En un día fatídico, se había declarado un gran incendio en una planta química, la cual elaboraba una gran cantidad de productos. Esta planta ocupaba un terreno de una hectárea, con distintos edificios donde funcionaban los distintos laboratorios. Justo en el centro del terreno, estaba levantado el edificio de Administración de la planta y, dentro de él, la caja fuerte donde el dueño guardaba las fórmulas de los productos que elaboraba. El hombre estaba desesperado, pues si perdía esas fórmulas, jamás podría volver a levantar nuevamente su fábrica y volver a producir nada.
Estaban actuando varias dotaciones de bomberos, a las cuales les era muy difícil sofocar el incendio. El dueño de la planta reunió a los jefes de las dotaciones y les dijo: «A la primera dotación de bomberos que llegue a la administración y rescate mis fórmulas, le voy a donar $10,000.»

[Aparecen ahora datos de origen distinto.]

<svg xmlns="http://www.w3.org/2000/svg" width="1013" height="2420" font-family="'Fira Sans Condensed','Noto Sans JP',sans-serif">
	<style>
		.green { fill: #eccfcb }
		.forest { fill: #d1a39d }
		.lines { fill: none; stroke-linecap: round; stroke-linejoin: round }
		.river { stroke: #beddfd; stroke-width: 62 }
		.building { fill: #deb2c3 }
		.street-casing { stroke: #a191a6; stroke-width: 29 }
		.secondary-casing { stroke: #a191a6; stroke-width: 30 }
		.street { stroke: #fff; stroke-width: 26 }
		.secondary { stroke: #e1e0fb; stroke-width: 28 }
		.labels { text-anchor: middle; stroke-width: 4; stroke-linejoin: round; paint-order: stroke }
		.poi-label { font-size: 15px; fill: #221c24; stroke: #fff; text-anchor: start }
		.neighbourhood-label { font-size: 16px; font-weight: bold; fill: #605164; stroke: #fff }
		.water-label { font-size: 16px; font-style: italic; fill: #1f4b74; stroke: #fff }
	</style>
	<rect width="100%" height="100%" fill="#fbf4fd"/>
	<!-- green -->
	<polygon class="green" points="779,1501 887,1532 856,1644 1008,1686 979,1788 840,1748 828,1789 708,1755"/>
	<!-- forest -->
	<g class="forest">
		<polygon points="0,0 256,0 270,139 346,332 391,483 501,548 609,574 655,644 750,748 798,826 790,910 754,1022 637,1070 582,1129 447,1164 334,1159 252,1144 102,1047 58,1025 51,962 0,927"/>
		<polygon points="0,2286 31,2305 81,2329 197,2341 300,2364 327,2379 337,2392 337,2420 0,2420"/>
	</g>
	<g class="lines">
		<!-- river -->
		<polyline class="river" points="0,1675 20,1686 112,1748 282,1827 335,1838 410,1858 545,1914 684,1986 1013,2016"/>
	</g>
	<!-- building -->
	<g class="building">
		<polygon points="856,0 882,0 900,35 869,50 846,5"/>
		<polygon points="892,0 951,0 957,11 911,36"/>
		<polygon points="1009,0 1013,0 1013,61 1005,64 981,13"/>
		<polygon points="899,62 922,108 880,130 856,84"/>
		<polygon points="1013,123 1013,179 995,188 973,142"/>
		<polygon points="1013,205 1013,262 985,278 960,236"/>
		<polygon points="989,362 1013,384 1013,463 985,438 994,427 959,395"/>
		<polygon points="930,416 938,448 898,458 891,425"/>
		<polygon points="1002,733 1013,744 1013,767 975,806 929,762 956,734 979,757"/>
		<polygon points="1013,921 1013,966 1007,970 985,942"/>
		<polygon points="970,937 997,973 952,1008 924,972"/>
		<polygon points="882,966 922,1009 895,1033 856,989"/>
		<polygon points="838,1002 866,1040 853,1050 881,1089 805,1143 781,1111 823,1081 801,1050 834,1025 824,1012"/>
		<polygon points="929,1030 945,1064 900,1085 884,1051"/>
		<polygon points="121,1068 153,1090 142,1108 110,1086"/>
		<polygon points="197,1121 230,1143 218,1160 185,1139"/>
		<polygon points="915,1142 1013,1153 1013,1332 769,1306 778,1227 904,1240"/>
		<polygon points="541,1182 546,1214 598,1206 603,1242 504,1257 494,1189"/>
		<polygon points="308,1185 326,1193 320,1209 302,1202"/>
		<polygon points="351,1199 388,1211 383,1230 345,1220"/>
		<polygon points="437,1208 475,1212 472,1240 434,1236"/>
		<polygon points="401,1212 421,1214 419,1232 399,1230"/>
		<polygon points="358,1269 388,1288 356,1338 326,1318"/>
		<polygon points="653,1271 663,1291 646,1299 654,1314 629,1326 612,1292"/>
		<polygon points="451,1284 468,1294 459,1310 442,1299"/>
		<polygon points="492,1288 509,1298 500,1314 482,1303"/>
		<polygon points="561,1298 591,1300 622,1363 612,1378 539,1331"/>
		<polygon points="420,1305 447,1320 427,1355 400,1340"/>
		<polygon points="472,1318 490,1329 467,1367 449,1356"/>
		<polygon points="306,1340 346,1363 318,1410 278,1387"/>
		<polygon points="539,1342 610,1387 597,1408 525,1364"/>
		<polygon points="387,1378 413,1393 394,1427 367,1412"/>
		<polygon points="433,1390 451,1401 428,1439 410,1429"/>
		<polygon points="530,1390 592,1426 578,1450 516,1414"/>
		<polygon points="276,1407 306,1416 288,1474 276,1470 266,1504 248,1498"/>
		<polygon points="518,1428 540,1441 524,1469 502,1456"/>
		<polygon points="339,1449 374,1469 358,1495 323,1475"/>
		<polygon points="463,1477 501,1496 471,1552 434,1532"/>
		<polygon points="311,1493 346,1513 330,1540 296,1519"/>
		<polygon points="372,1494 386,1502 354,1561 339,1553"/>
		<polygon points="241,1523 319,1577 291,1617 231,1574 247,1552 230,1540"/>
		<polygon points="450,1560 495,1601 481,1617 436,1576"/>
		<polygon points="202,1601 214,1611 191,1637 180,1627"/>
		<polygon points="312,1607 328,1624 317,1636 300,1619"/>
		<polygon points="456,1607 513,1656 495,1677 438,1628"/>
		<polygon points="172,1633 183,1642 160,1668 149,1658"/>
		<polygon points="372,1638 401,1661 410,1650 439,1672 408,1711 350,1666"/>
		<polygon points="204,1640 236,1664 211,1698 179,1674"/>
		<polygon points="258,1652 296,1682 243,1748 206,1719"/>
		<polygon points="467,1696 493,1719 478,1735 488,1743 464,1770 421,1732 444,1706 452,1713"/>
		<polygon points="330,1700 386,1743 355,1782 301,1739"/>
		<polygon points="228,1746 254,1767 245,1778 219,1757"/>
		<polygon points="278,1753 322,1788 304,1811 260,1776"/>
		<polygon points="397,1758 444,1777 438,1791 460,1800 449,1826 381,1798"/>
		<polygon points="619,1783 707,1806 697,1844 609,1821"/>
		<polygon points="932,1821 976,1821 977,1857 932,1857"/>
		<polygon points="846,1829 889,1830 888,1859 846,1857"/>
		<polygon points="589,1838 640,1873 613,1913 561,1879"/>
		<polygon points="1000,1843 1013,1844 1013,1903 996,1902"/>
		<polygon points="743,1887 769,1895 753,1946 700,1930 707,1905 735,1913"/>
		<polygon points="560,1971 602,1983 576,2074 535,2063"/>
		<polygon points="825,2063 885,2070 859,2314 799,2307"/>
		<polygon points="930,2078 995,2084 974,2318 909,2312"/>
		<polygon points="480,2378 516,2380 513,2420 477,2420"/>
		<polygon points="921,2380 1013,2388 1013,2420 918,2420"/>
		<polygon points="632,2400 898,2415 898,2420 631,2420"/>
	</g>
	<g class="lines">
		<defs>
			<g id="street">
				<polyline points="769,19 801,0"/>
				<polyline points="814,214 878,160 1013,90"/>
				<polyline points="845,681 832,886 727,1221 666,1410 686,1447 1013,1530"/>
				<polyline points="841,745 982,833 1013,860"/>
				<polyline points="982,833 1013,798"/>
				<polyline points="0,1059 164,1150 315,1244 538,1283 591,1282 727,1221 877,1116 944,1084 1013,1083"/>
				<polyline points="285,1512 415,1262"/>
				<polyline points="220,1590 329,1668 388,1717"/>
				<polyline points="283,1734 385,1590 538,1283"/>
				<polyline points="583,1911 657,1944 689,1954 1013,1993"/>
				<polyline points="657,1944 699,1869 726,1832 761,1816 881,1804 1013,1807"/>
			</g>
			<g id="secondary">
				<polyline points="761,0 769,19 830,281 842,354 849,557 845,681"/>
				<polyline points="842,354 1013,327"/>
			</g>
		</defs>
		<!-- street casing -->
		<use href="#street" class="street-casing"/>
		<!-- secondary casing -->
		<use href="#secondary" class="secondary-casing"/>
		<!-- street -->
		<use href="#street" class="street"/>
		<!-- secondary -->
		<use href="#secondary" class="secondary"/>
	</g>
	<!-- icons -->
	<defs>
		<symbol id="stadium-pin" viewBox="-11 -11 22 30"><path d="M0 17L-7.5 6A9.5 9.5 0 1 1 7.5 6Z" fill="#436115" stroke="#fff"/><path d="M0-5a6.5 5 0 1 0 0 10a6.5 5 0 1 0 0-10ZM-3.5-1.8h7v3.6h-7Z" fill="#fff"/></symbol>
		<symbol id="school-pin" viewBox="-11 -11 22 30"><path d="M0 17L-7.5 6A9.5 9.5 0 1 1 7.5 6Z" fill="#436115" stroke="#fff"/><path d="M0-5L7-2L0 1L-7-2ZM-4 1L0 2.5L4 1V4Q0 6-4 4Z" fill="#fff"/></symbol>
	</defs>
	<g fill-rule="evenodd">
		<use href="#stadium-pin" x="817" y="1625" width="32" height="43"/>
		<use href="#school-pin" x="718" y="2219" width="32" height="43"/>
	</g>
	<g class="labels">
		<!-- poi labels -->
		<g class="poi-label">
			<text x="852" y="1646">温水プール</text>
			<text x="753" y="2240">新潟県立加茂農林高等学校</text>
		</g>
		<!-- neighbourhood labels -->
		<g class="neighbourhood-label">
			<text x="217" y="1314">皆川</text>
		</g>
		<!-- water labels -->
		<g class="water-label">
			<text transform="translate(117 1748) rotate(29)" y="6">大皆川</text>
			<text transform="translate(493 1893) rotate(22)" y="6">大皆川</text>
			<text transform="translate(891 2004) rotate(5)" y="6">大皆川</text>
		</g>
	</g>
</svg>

Imaginen la locura de los bomberos; duplicaron sus fuerzas, pero era imposible llegar al centro del terreno.
De pronto, se escuchó la sirena de una nueva autobomba que llegaba al lugar. Eran los bomberos jubilados del pueblo, quienes raudamente chocaron la pared que rodeaba la planta, la derribaron, entraron a la planta llegando al edificio de la administración. También chocaron las paredes de la administración, destruyendo la caja fuerte y trayendo con ellos hacia fuera las ansiadas fórmulas. Eran los héroes de la jornada.
Una vez sofocado el incendio, el dueño de la planta cumplió con su promesa, y les entregó el cheque por $10,000. Se le ocurrió preguntarles a los ancianos y heroicos bomberos: «¿Qué van a hacer con este dinero?» A lo que el jefe de los bomberos jubilados contestó: «Vamos a arreglar los frenos de la autobomba… ¡nos andamos llevando las paredes por delante!»
Hermanos, no hagamos caso de las apariencias. Dios puede leer en el corazón del ser humano.